Faria rispose a questo sarcasmo con un’occhiata su cui era impresso il più gran disprezzo. Essi uscirono. Il carceriere chiuse la porta dietro loro. — Egli avrà forse davvero posseduto qualche tesoro, disse l’ispettore risalendo la scala. — O avrà sognato di possederlo, rispose il governatore, e il giorno dopo si sarà risvegliato pazzo. — Così terminò l’avventura per lo scienziato Faria. Egli rimase prigioniere, e dopo questa visita la sua riputazione di pazzo glorioso aumentò sempre più. In quanto a Dantès, l’ispettore gli mantenne la parola. Risalendo nell’ufficio del governatore si fe’ mostrare il registro di consegna. Una nota era scritta dirimpetto al suo nome.
 
Edmondo Dantès Bonapartista arrabbiato; ha preso parte attiva al ritorno dall’Isola d’Elba; da tenersi nella più gran segreta, e sotto la più stretta sorveglianza.

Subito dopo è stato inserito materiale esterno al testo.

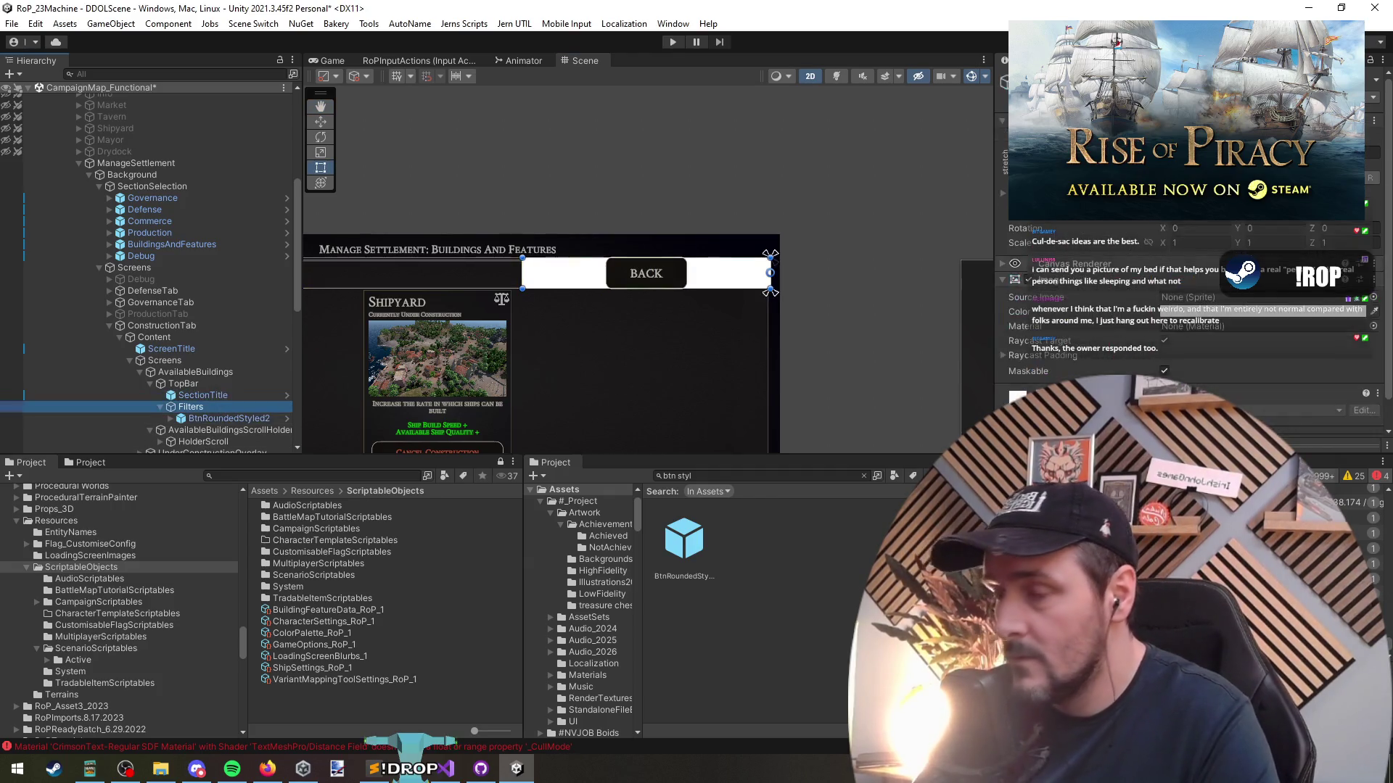
key("alt+Tab")
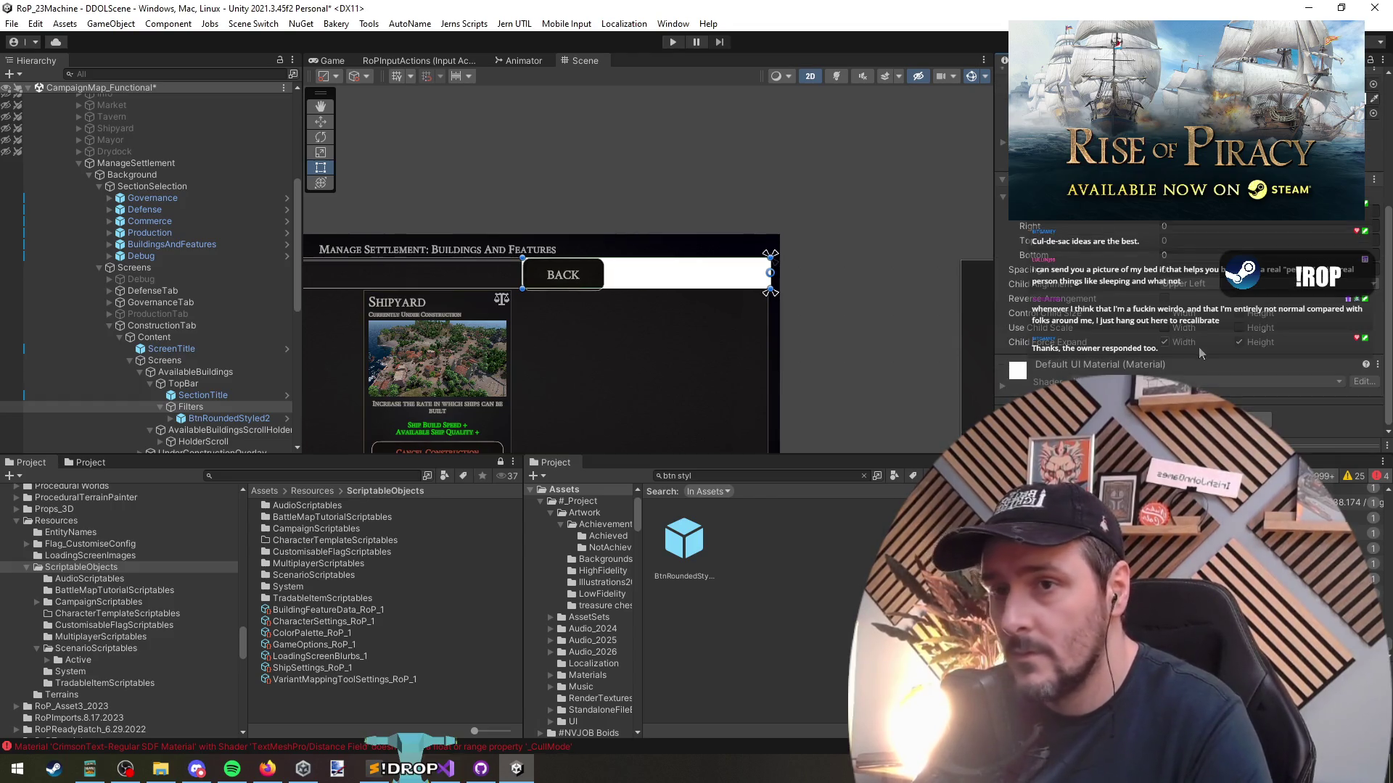
left_click(1226, 324)
scroll(647, 317, "up", 5)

Questa nota era di un altro carattere, e di un inchiostro diverso dal rimanente del registro, ciò che provava essere stata aggiunta dopo l’incarcerazione di Dantès. L’accusa era troppo positiva per tentare di combatterla. L’ispettore adunque scrisse al margine: «vista la nota di fronte, nulla si può fare.»
 
Questa visita aveva per così dire ravvivato Dantès; dacchè era entrato in prigione, aveva obbliato di contare i giorni; ma l’ispettore lo aveva fornito di una nuova data, ed egli non l’aveva dimenticata. Dietro a lui, scrisse sul muro con un po’ di gesso staccato dalla volta: 30 luglio 1816; e da quel momento faceva ogni giorno un segno affinchè la misura del tempo non gli sfuggisse più.
 
I giorni passarono, poi le settimane, quindi i mesi. Dantès aspettava sempre. Egli aveva cominciato dal fissare la sua liberazione a quindici giorni. Impiegando soltanto la metà della premura che aveva sembrato provare l’ispettore dovevano essere sufficienti 15 giorni. Passati questi 15 giorni, egli disse che era un’assurdità il credere che l’ispettore sarebbesi occupato di lui prima del suo ritorno a Parigi; or questo ritorno a Parigi non poteva aver luogo che allor quando avrebbe finito il giro, il quale poteva durare un mese o due. Egli fissò adunque tre mesi invece di 15 giorni; compiti i tre mesi un altro ragionamento venne in suo aiuto, ed egli si concesse sei mesi: finiti ancora questi sei mesi, mettendo i giorni uno in capo all’altro ritrovò di avere aspettato dieci mesi e mezzo. Durante questi dieci mesi e mezzo, niente fu cambiato nel regime della sua prigione; non vi era giunta alcuna notizia consolante, interrogato il carceriere, questi era muto secondo il solito. Dantès cominciò a dubitare dei suoi sensi, a credere che ciò che prendeva per un ricordo della sua memoria, non fosse altro che una allucinazione del suo cervello, e che questo angelo consolatore, apparso nella sua prigione, non vi fosse disceso se non che sulle ali di un sogno. In capo d’un anno il governatore fu cambiato. Egli aveva ottenuto la direzione del forte di Ham; condusse seco molti de’ suoi subordinati e fra gli altri il carceriere di Dantès. Un nuovo governatore giunse; sarebbe stato troppo lungo per lui l’imparare a memoria il nome di tutti i prigionieri, si fe’ perciò rappresentare soltanto i loro numeri. Questa orribile casa ammobiliata si componeva di cinquanta camere. I loro abitanti erano [59] distinti col numero della camera che abitavano, ed il disgraziato giovinotto cessò di essere chiamato ancora col suo nome Edmondo o col suo cognome Dantès: e si chiamò il numero 34.